How does seismic attenuation correlate to rheology of crustal rocks? Results from a numerical approach

Most natural resources are distributed within the uppermost layer of the lithosphere and their exploitation is limited by the transition from brittle to ductile rocks’ deformation (BDT), which coincides with a strong reduction in rocks permeability. Therefore, knowledge of the physical and mechanical crustal properties is crucial for improving our understanding of the exploitable potential. Previous studies have showcased the ex- istence of a relation between rocks’ seismic attenuation and their viscous modes of deformations, considering that both depend on intrinsic rocks characteristics (e.g., grain size, fluid content) and background P-T conditions. In this study, we investigate such quantitative relationships between seismic attenuation and viscous rocks’ rheology across the domain where rocks transition from a dominant brittle to a more ductile deformation mode. We rely on the Burgers and Gassmann mechanical model to derive shear wave attenuation (1/Qs), for several dry and wet crustal rheology, thermal conditions, and different strain rates. This allows us to establish geothermal and mechanical conditions at which the BDT occurs and cross-correlate this transition to computed shear seismic wave attenuation values.
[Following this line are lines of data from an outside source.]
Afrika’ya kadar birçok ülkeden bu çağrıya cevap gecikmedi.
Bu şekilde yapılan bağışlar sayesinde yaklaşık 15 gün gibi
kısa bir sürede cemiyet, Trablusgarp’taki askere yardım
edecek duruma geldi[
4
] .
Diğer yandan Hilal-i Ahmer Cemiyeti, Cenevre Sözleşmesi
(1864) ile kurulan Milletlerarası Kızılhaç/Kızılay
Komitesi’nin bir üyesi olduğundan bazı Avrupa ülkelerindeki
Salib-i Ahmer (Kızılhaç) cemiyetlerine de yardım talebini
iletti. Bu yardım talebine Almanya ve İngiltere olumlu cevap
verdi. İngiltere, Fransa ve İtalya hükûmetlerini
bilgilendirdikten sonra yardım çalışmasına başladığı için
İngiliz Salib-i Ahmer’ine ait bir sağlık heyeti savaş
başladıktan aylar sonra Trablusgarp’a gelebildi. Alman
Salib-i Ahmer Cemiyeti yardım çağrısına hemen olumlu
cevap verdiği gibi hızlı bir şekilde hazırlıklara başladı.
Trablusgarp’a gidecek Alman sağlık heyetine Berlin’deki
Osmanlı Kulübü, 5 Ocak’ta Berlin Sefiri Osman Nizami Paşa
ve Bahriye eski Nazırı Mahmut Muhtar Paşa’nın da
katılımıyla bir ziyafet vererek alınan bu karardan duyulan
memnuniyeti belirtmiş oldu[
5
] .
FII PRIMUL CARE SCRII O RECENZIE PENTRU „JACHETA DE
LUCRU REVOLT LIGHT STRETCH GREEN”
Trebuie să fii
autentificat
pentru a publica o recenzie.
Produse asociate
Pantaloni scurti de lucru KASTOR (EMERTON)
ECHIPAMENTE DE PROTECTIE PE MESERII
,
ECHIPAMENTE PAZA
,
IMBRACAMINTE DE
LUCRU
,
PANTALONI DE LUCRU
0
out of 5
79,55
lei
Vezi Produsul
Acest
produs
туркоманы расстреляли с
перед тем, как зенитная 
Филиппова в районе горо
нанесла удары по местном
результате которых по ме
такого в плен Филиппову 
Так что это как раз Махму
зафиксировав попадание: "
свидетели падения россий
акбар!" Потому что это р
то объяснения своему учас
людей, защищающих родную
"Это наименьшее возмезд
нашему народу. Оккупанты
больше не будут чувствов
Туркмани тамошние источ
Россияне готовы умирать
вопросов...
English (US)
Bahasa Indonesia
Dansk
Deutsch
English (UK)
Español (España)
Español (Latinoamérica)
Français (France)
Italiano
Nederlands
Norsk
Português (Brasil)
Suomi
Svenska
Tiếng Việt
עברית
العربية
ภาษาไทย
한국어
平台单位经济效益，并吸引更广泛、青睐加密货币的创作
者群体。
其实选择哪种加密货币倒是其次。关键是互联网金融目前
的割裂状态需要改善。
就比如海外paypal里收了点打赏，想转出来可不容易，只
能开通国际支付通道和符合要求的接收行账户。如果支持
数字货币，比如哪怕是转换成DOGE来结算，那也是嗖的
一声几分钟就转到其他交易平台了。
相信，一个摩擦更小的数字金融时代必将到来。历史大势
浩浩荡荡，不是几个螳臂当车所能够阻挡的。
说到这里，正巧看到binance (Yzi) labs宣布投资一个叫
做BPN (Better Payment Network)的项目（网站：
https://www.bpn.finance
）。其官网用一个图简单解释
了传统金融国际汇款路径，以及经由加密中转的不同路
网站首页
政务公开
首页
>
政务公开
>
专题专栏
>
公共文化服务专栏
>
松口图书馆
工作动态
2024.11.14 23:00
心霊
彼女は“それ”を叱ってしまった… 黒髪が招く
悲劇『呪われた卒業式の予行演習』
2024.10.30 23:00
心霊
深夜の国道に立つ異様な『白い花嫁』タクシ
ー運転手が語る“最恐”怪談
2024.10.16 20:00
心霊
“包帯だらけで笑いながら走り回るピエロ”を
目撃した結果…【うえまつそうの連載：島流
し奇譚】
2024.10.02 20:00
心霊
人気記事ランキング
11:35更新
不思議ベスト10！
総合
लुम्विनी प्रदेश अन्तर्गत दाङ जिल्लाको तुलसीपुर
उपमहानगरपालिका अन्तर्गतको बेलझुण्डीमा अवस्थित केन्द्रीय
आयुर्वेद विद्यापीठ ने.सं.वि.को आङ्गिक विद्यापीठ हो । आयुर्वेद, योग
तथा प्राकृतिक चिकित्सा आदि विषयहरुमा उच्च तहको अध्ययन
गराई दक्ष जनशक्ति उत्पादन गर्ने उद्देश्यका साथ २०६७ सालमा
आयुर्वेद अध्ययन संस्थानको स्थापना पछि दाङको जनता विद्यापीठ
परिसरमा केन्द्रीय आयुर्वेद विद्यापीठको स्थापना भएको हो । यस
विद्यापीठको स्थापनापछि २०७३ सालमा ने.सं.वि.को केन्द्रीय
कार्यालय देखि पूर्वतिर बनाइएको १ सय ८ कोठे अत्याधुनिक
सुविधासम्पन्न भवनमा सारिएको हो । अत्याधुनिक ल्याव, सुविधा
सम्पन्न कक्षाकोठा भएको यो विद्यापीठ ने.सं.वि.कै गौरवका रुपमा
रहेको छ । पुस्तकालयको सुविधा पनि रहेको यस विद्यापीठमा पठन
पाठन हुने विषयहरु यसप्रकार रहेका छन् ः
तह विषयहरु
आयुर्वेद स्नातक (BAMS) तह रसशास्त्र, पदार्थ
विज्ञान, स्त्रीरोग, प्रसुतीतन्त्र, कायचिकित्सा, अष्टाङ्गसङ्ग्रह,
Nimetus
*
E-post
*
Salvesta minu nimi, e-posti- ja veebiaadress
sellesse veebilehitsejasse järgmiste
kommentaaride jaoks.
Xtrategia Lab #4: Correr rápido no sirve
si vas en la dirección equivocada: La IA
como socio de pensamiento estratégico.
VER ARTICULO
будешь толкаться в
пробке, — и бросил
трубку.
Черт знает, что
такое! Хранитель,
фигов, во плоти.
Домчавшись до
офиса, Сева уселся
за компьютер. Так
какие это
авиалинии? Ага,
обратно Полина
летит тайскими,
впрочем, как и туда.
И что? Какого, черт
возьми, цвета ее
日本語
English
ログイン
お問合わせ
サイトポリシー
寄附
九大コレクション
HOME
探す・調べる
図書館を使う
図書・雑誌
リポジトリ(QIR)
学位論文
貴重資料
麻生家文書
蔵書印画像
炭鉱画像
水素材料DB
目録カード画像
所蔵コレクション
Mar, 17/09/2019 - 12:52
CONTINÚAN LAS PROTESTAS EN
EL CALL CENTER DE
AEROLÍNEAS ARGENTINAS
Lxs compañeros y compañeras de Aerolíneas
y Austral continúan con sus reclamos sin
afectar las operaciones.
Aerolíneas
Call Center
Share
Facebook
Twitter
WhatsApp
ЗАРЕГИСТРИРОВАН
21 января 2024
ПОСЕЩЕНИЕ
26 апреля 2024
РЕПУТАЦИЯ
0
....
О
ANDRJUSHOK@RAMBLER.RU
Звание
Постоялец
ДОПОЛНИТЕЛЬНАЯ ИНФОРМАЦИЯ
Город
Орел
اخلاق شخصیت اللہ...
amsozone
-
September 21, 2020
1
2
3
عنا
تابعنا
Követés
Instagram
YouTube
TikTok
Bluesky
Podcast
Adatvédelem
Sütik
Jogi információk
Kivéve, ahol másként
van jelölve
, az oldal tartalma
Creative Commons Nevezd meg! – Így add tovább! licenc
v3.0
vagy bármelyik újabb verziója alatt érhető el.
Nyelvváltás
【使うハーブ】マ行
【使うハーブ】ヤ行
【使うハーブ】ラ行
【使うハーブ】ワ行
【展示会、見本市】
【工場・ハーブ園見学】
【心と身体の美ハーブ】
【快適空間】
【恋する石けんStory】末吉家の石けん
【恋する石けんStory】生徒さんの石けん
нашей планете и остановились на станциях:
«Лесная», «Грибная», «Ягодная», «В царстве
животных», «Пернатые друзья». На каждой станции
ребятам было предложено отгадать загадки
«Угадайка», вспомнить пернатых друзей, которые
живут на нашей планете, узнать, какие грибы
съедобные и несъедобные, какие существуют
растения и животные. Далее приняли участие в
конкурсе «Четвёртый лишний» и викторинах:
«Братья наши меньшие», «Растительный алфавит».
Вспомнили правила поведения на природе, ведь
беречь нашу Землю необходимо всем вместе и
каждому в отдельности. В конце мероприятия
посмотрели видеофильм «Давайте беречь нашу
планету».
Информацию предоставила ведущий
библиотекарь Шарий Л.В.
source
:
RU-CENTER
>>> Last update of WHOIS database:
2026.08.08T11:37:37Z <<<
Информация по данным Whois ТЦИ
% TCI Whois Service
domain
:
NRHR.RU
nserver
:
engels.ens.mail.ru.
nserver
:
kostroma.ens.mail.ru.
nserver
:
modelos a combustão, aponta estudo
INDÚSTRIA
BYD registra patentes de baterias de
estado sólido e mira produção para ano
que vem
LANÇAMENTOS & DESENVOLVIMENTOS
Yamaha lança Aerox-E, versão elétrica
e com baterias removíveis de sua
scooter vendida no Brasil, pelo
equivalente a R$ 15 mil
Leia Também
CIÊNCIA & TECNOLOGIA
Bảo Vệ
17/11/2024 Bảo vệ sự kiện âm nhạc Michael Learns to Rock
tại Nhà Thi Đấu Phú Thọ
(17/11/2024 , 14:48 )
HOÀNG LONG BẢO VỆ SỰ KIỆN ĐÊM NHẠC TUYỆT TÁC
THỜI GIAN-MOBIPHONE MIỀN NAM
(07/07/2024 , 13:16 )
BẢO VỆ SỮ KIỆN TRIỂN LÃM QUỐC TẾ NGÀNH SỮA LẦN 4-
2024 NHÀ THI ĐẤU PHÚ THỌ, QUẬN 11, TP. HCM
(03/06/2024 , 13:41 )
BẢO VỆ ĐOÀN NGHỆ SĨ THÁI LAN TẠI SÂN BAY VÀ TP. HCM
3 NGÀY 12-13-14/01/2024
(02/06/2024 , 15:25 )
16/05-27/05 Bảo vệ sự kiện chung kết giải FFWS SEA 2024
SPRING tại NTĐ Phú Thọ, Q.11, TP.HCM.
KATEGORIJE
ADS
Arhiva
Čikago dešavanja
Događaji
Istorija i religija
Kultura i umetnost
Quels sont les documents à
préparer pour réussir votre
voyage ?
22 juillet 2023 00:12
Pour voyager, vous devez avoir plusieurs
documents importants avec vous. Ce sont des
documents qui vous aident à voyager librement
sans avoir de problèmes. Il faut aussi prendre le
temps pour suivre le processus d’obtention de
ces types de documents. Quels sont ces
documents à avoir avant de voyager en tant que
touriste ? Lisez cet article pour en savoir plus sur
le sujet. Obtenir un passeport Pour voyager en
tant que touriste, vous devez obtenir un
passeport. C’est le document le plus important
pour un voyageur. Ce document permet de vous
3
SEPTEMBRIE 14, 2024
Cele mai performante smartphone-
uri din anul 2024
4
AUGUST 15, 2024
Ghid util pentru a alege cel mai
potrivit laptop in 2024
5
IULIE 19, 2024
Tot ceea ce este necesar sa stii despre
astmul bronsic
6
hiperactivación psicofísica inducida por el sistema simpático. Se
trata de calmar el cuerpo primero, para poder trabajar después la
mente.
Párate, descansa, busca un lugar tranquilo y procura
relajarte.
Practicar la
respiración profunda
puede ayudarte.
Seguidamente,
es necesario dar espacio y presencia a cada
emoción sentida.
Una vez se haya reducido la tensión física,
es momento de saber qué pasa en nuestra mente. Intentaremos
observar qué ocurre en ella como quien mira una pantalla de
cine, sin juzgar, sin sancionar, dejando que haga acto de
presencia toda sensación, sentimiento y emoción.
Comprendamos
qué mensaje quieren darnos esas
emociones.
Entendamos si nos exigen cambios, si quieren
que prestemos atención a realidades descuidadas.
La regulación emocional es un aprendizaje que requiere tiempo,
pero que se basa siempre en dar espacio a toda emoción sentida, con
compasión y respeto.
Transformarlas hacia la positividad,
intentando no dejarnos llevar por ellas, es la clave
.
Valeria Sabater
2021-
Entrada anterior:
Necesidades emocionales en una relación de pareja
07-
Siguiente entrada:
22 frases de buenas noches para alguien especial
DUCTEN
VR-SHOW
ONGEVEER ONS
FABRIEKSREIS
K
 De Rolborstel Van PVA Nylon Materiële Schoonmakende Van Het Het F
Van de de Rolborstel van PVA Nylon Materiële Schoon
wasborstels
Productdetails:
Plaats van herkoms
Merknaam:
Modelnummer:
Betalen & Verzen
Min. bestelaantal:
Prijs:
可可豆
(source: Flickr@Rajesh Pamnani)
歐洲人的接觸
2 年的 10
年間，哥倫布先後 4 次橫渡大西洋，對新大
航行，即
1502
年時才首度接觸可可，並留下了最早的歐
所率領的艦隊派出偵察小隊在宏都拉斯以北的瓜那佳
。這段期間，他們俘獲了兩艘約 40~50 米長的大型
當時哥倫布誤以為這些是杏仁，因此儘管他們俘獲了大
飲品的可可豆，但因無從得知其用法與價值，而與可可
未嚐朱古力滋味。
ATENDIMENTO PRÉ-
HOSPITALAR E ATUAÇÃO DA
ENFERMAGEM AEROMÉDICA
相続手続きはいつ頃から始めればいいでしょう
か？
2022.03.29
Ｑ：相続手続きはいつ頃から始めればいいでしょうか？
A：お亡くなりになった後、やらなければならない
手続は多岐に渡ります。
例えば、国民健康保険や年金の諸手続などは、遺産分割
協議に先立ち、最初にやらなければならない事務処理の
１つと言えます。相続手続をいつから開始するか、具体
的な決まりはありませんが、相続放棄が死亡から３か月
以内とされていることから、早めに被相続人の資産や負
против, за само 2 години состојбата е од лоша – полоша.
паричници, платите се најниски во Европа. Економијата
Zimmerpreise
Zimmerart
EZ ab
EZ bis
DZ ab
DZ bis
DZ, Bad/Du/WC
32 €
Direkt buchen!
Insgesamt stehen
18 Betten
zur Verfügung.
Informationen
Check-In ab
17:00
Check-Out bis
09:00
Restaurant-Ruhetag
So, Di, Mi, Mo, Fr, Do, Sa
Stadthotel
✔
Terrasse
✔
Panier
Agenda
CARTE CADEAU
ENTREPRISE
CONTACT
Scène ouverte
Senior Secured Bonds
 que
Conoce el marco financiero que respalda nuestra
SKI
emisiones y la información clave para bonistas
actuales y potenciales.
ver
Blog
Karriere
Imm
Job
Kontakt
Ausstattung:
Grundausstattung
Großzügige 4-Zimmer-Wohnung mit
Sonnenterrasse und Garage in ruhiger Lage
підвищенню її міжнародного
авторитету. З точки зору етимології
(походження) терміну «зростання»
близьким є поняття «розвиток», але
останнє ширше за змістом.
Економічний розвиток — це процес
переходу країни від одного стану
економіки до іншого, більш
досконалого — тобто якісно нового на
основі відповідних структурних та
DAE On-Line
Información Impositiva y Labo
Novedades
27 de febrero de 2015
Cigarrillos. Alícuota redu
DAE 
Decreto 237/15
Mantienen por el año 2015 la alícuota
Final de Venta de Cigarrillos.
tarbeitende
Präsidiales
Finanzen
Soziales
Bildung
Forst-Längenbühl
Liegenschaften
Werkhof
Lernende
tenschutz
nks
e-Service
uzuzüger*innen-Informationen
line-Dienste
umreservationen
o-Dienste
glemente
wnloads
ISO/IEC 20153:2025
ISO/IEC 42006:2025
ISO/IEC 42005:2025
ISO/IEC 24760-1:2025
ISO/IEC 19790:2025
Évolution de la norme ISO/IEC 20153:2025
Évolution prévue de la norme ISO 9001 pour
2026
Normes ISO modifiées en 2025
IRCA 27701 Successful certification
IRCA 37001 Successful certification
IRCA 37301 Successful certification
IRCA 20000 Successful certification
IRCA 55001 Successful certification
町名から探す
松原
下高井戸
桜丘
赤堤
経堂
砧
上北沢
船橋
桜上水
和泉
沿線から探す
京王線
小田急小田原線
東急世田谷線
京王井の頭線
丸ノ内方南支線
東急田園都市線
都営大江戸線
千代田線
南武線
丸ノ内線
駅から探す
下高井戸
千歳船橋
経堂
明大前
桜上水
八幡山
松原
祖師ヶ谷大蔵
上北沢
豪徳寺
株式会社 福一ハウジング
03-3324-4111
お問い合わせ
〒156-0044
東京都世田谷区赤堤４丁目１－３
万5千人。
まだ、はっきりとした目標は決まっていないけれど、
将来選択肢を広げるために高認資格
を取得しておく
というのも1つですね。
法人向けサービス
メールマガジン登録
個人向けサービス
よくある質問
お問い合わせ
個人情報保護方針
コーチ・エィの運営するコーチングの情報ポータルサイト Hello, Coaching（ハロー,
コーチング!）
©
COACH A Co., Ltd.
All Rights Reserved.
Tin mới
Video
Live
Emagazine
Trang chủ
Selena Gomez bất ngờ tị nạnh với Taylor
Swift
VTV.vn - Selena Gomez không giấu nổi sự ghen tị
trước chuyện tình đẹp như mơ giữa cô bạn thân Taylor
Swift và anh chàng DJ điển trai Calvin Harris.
In particular, we observe that Qs variation with depth is more sensitive to the input strain rate than to the adopted rock‘s rheology and thermal conditions, so that a fixed amount of the Qs reduction can be used to identify the average BDT depths for each strain rate used. Below the BDT depth, we observe a significant drop in Qs (up to 10-4 % of the surface value), being also influenced by the background temperature and rock rheology. Since the greatest Qs reduction is estimated for the highest input strain rate (10-13 s-1), our results have implications for tectonically active/geothermal areas. Ongoing and future works will focus on a further validation of the modelling implications by systematic analyses of observations derived from rocks’ laboratory experiments. The last ones can add constraints on the relationship found in this study between seismic attenuation and adopted rheological flow law.